What does success look like?
Success looks like fulfilled, happy people who are able to achieve their potential.

Do you have a motto or any words to live by?
Do unto others as you would have them do unto you. I would never ask anybody to do something that I wouldn’t do and I only treat people the way I want to be treated.

What keeps you motivated?
Every single day there’s a new story, a new smile on somebody’s face, a new volunteer that comes in. There are one thousand reasons every single day to stay motivated.

OzHarvest recently opened an office at The 4217 on the Gold Coast. Are there any exciting events in the pipeline?
What a wonderful space that is! It’s fantastic. Coming up on July 27 is our Think.Eat.Save event. We are partnered with the United Nations to raise awareness about food waste and teach all of us how to value food instead of wasting it. Think.Eat.Save is a national event and we are currently looking for volunteers.

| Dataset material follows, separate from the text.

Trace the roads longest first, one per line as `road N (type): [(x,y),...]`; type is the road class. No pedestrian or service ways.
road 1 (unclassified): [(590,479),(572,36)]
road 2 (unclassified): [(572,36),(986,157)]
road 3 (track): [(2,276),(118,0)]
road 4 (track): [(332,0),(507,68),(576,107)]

How can people get involved?
Just make contact with us. Go to our website and click on Gold Coast or call us on 1800 100 806 and let us know. People come to us with their time and skills and we try to match that with what we need. No matter what your skillset is, whether it’s IT, marketing, or hospitality, whatever, we have a role for you.

What’s next for OzHarvest – what do you hope to achieve in the next ten years?
To raise the consciousness of food waste and to bring that eight to ten billion down to as little as possible so that we aren’t wasting anything.